WASHINGTON (B)--A coalition of groups representing U.S. meat and poultry processors is calling on United States Department of Agriculture to formulate new standards for salmonella testing following a ruling by a federal judge in Texas that USDA's salmonella sampling procedures overstepped the bounds of current law.

"It is clear from (the) ruling that USDA's salmonella performance standard is flawed," read the statement. "We strongly recommend that USDA immediately convene all interested parties...to determine how a scientifically based standard could be designed for maximum foods safety benefit."

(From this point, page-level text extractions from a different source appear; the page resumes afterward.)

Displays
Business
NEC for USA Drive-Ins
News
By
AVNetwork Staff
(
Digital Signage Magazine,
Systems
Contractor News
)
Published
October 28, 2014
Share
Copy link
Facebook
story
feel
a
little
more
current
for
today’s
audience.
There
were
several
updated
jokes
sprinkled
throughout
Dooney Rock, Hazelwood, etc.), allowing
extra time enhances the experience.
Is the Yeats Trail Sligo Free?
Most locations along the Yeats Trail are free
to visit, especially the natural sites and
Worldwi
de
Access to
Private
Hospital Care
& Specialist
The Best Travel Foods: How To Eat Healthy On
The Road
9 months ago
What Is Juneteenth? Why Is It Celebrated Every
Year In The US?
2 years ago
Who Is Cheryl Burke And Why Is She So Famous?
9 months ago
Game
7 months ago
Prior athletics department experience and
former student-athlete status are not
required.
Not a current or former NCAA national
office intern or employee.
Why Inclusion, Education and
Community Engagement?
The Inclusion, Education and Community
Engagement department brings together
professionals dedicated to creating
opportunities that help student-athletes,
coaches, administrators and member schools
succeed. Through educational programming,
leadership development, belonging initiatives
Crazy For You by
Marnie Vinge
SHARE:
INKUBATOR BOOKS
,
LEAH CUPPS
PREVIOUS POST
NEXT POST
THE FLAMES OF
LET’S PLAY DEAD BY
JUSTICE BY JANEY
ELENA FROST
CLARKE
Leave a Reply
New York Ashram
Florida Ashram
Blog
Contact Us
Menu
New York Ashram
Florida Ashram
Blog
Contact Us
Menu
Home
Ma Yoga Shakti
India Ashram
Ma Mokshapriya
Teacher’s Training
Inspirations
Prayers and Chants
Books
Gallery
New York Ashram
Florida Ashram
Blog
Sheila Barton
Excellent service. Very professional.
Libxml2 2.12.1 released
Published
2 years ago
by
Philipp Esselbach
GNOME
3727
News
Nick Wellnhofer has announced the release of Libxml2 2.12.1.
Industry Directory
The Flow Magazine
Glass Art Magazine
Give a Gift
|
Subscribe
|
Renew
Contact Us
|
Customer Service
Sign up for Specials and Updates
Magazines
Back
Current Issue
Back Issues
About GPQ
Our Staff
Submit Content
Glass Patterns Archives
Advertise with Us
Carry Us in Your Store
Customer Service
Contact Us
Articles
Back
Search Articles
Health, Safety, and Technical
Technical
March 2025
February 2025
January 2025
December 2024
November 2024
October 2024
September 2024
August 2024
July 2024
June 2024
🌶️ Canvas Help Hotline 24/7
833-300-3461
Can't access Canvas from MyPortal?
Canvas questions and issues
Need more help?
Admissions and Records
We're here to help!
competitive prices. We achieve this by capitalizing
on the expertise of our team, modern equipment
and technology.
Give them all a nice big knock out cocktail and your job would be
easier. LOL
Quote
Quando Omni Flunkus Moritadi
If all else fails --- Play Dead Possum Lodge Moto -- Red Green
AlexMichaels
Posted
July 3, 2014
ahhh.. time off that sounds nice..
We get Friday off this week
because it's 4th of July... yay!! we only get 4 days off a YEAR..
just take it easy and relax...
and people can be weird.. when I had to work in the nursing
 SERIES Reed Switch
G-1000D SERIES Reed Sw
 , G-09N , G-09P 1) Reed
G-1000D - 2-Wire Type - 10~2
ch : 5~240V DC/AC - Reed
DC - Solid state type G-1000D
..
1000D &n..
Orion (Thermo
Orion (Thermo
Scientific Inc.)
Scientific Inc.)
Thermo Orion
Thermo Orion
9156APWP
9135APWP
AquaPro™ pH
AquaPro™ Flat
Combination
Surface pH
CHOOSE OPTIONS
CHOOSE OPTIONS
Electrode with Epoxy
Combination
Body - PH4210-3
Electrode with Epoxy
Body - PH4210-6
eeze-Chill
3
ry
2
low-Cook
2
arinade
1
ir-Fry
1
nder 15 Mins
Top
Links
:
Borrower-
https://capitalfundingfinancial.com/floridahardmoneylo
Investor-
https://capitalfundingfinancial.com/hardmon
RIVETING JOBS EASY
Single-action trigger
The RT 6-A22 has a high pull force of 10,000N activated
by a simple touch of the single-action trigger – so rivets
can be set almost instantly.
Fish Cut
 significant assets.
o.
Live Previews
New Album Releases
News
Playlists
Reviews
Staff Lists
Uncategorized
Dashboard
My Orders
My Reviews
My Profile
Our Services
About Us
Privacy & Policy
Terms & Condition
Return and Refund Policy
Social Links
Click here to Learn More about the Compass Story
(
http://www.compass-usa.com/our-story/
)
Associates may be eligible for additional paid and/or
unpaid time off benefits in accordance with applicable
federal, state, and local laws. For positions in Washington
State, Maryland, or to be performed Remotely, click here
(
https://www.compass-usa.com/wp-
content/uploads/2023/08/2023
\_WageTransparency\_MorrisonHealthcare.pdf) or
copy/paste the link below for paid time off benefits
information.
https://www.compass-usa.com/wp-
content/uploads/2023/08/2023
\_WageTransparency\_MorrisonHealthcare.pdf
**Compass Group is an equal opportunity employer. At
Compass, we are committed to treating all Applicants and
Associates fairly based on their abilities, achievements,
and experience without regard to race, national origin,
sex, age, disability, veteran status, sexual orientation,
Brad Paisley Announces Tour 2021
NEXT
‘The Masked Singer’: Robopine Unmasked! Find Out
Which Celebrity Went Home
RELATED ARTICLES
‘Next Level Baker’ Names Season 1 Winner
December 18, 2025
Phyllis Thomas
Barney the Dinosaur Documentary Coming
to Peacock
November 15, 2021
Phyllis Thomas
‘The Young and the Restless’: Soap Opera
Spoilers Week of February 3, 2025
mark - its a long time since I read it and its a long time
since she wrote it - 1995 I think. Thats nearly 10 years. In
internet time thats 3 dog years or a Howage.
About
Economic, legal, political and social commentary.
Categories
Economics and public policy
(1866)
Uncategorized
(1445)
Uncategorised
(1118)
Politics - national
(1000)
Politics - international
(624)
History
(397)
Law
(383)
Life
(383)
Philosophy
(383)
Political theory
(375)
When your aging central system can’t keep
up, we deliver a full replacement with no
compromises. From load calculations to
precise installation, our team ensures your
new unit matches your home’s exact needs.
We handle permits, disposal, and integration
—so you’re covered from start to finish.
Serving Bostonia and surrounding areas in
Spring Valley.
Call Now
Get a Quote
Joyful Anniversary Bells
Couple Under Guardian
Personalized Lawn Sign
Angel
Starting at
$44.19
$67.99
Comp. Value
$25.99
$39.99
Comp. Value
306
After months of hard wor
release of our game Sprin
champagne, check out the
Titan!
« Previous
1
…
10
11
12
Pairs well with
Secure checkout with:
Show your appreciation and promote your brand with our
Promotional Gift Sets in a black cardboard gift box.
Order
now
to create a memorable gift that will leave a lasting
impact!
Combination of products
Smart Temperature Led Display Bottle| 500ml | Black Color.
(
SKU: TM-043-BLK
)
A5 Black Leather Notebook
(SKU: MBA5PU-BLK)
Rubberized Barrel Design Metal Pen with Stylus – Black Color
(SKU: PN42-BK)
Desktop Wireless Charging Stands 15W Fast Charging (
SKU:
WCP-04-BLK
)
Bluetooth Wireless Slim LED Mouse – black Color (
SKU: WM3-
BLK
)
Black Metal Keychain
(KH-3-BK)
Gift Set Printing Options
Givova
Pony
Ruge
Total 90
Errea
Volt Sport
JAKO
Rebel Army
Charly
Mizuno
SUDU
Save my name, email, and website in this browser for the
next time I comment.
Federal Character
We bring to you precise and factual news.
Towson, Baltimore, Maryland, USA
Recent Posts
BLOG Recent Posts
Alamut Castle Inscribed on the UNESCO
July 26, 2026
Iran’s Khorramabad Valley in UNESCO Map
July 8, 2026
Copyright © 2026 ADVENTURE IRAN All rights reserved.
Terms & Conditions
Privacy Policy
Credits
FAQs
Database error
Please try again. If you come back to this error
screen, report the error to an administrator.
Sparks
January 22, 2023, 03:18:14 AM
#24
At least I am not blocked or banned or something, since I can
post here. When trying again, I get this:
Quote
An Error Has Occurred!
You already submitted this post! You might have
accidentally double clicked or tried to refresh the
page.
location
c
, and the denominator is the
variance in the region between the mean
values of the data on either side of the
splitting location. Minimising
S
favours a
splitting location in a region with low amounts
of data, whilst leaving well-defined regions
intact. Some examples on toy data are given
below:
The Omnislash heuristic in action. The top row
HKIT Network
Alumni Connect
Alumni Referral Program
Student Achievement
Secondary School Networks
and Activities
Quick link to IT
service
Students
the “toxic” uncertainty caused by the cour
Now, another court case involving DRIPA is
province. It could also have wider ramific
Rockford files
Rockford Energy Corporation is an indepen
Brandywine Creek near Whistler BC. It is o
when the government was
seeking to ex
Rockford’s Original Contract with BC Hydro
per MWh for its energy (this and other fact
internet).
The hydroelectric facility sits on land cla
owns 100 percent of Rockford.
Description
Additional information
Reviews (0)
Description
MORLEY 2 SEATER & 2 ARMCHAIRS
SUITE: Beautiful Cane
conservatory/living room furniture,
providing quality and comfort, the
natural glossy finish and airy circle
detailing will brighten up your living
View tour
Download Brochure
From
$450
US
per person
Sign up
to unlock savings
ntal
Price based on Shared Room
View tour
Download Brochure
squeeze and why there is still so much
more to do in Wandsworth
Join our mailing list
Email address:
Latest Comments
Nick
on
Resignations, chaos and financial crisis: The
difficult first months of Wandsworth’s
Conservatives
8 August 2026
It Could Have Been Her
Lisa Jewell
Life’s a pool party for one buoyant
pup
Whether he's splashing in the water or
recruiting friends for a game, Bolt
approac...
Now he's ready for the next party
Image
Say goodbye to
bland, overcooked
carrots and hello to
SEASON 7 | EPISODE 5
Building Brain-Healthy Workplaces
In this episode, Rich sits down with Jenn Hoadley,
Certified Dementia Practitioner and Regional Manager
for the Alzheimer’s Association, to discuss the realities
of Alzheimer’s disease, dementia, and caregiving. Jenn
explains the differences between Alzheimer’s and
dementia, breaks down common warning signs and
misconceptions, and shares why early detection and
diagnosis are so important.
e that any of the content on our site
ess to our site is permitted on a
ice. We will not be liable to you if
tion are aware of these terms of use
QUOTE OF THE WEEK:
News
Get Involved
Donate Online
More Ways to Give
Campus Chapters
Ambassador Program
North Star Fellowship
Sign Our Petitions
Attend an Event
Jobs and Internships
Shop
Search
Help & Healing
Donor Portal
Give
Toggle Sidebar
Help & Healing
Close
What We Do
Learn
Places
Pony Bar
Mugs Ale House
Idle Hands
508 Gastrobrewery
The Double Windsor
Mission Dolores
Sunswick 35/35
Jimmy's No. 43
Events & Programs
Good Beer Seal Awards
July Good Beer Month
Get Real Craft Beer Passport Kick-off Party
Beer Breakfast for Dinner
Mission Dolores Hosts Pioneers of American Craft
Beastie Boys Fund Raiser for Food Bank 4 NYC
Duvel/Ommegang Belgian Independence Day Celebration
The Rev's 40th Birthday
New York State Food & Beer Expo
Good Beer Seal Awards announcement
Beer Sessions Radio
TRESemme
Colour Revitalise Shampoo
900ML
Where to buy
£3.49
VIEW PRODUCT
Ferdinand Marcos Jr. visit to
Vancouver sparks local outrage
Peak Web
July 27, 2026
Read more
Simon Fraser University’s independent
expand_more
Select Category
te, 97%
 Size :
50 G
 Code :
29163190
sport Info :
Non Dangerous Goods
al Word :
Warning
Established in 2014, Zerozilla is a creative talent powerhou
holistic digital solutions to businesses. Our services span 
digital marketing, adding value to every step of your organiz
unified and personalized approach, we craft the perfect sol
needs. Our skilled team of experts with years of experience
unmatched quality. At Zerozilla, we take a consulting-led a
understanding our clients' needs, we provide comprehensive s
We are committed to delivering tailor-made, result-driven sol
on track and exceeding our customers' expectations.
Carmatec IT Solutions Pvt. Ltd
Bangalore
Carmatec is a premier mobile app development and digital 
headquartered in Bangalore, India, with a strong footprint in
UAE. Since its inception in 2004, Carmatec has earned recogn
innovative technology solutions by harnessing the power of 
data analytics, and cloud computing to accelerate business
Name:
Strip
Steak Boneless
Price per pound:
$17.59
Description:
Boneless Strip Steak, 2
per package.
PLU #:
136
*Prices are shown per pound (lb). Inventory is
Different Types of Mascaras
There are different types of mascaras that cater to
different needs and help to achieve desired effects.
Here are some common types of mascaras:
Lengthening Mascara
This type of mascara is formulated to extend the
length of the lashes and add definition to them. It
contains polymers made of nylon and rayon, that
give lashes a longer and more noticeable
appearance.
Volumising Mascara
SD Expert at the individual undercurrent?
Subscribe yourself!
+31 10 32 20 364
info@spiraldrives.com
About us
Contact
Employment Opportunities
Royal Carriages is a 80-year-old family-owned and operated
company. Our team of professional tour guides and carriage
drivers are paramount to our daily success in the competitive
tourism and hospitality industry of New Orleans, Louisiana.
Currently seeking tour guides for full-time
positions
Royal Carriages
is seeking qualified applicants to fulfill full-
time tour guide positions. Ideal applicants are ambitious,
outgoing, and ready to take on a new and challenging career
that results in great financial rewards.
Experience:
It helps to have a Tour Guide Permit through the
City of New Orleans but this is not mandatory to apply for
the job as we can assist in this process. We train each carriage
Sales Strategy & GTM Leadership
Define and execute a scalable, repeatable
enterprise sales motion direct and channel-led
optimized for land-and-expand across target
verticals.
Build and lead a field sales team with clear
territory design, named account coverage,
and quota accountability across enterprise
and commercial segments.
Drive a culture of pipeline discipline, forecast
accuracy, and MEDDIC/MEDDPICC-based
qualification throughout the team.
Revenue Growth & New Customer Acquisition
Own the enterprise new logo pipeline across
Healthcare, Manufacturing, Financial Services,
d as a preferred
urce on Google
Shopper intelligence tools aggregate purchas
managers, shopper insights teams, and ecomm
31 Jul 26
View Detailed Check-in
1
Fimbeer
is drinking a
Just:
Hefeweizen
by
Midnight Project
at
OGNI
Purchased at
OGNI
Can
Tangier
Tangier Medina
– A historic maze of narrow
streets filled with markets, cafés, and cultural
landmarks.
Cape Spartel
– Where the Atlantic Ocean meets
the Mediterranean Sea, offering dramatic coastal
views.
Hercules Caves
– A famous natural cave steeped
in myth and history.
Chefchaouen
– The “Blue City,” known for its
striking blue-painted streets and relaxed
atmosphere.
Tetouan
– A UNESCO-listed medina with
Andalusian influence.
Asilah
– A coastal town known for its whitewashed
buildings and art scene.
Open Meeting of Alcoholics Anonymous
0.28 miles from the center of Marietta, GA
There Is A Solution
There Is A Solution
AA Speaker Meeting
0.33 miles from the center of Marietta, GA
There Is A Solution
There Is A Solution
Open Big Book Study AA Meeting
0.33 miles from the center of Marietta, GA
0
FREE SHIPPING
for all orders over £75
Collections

The ruling by Dallas Federal Judge A. Joe Fish in a case brought by Supreme Beef against USDA "does not impact USDA's decades-old legal authority to take regulatory action against meat and poultry firms," nor does it alter the applicability of the Hazard Analysis and Critical Control Point (HACCP) meat inspection system, according to the groups.

One of the arguments used by Supreme Beef in its case against USDA, brought in November 1999, is that the agency's salmonella standards are too broad and do not take into consideration greater bacterial growth in the warmer climate of southern states like Texas.

The groups reiterated their support for "microbiological sampling" of both meat and the meat processing plants to "verify compliance with HACCP requirements."

"We strongly support the HACCP-based inspection system and will work to ensure its continued success," the statement said.

According to Julie Quick, spokeswoman for the National Cattlemen's Beef Association (NCBA), the ruling could very end up strengthen the HACCP system, although she added that NCBA is "still looking at all of the ruling's impacts."

HACCP is designed to ensure that the procedures used to slaughter and process meat are as free as contamination as possible through regular inspection of plant facilities and sampling of final products. HACCP was designed to replace a meat inspection system based solely on visual carcass evaluation known as "poke and sniff."

Supporting the call are the American Meat Institute, the American Association of Meat Processors, the Eastern Meat Packers Association, Food Distributors International, Grocery Manufacturers of America, National Chicken Council, National Food Processors Association, National Meat Association, National Turkey Association, North American Meat Processors Association, Southeastern Meat Association and the Southwest Meat Association.